EPS is the amount of money each share would receive if all the profits were distributed to the outstanding shares at the end of the year.
EPS helps compare two companies. Higher EPS is better than a lower EPS because this means the company is more profitable and has more profits to distribute to its shareholders.
EPS is also a key driver of share prices.
It is also used as the denominator in the frequently cited P/E ratio.
Let’s consider a simple example:
Company X and Y have earned a profit of Rs.150/- each. However, Company X has 75 shares outstanding and Company Y has 100 shares outstanding, which one would you prefer?
Your answer lies in the EPS figure. Company X has an EPS of 2 (150/75) whereas company Y has an EPS of just 1.5 (150/100). So, you prefer the company X that pays you more profit per share than Company Y.
When does EPS increase?
An increase in a company’s EPS doesn’t necessarily mean that the profitability has gone up; profits can also remain flat or even fall.
It could be because of changes in capital structure like a buy-back program or merger & acquisition, due to which the number of shares has reduced.
All this would result in an increase in EPS.
Suppose, the profit of Company ABC reduces to Rs.900/- instead of Rs.1,000/- and total number of shares reduce to 85 instead of 100 shares, due to its share buy-back.
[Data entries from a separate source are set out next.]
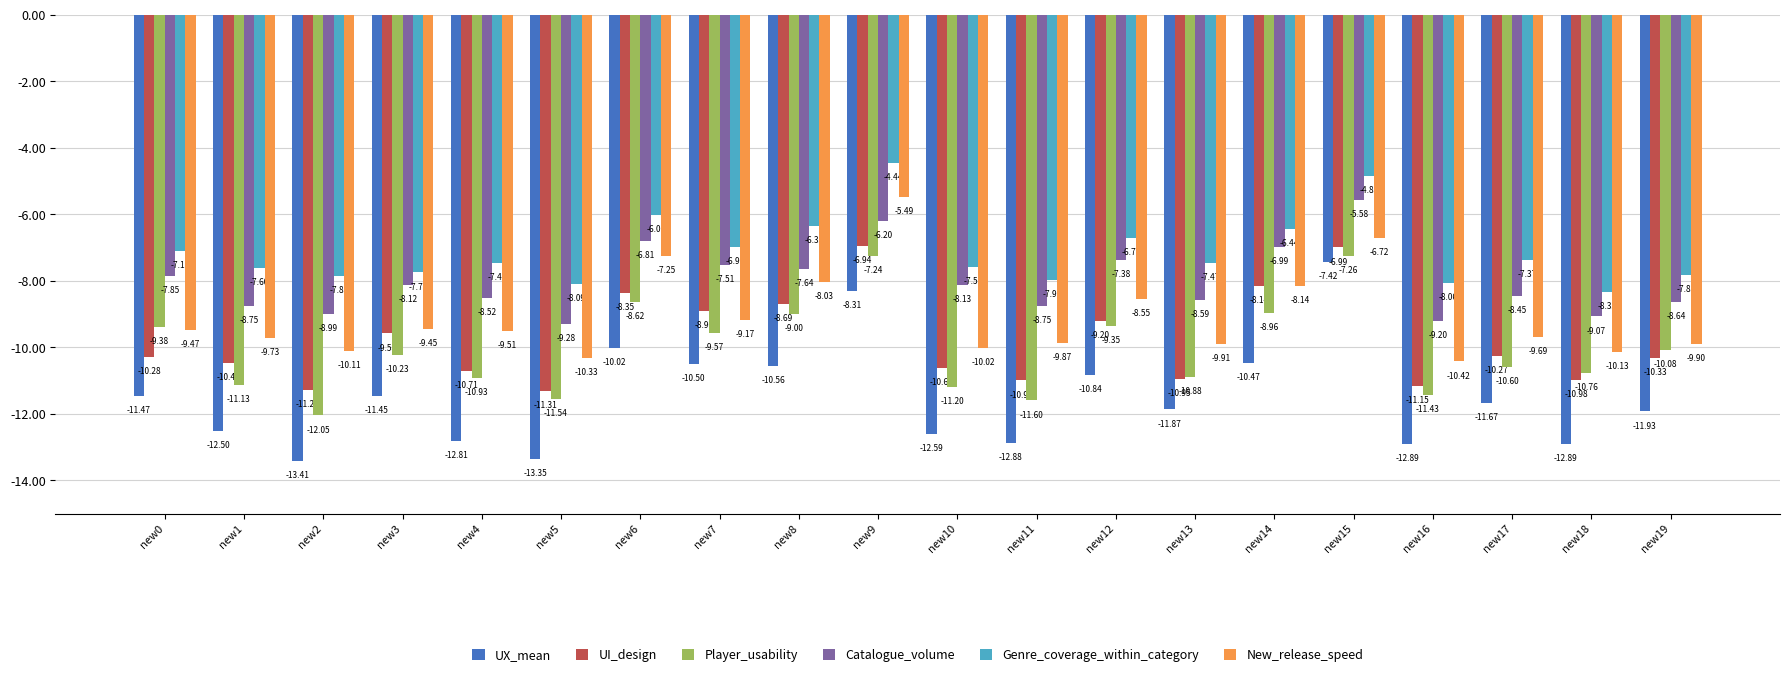

At which category is the sum across all series the highest?

new9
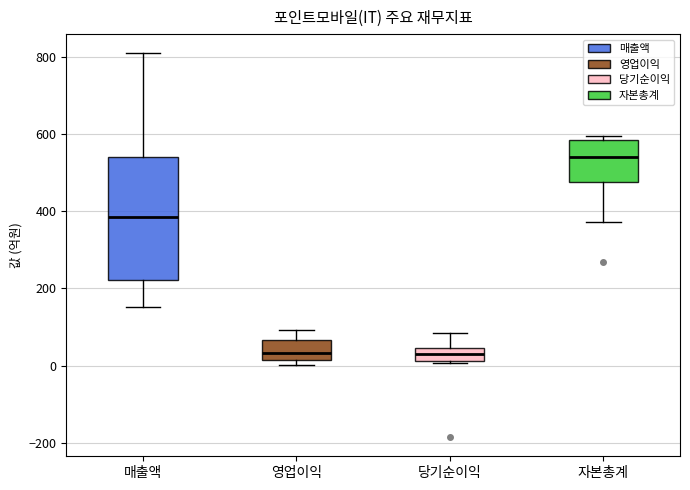

Comparing the boxes themselves (not the whiskers), which one is the tallest?

매출액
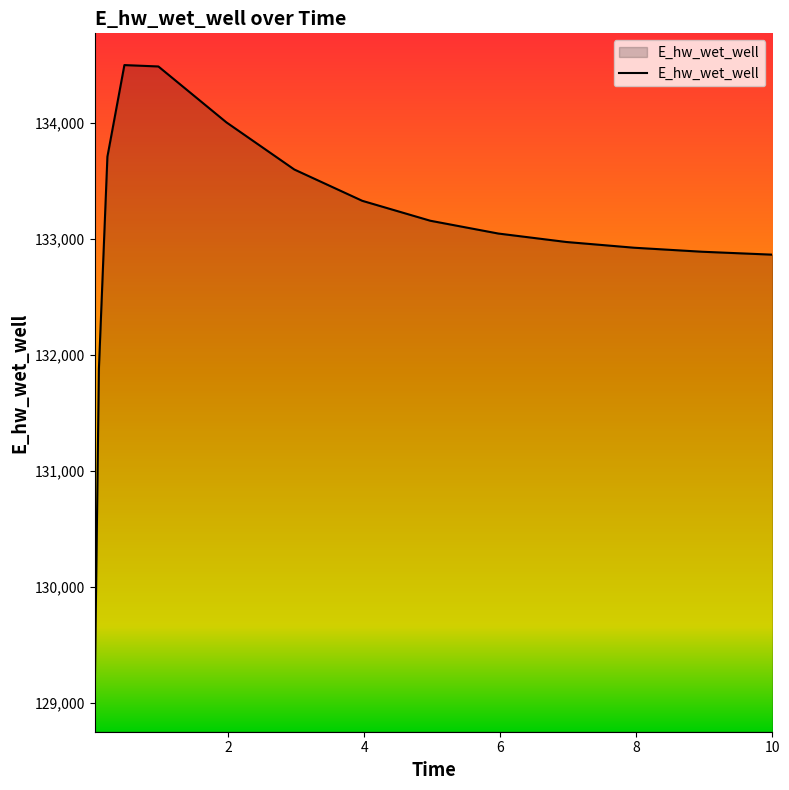

Does the chart have visible grid lines?

No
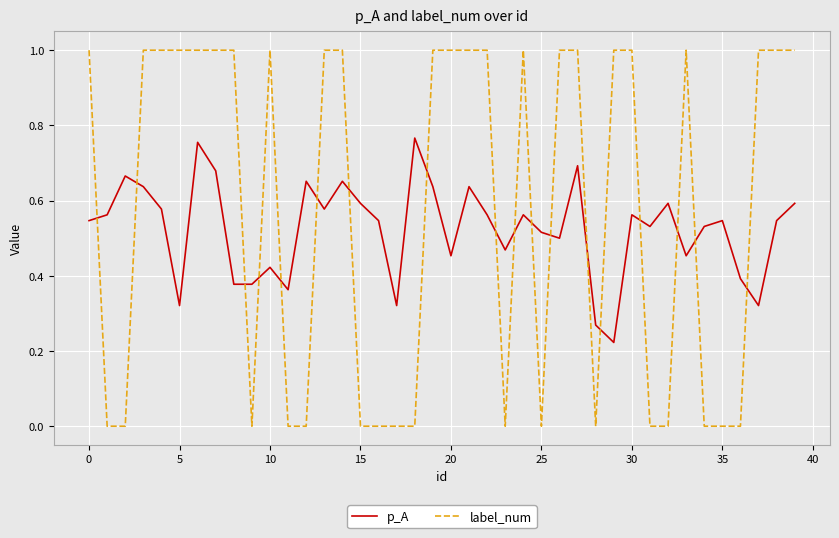

How many lines are shown in the chart?

2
Here, the EPS would go up to Rs.10.59/- per share instead of Rs.10/-.
When does EPS go down?
Just like the increase in EPS, a dip doesn’t mean that the profitability of a company has gone down.
A public offer or an activity to raise fresh capital could decrease the EPS. Even share splits can reduce the EPS.
Let’s assume that the profit of Company ABC goes up to Rs.1,100/- and it raised its total number of shares to 120. This would mean the EPS would go down to Rs.9.17/- per share, while the company remains profitable.
How to use EPS?
Remember, EPS should not be the only measure to influence your decision.
If you own a stock whose EPS has fallen, you should not be in a hurry to exit.
When deciding whether to stay invested or not in a stock that has witnessed a fall in EPS, you should identify the reason behind the decline.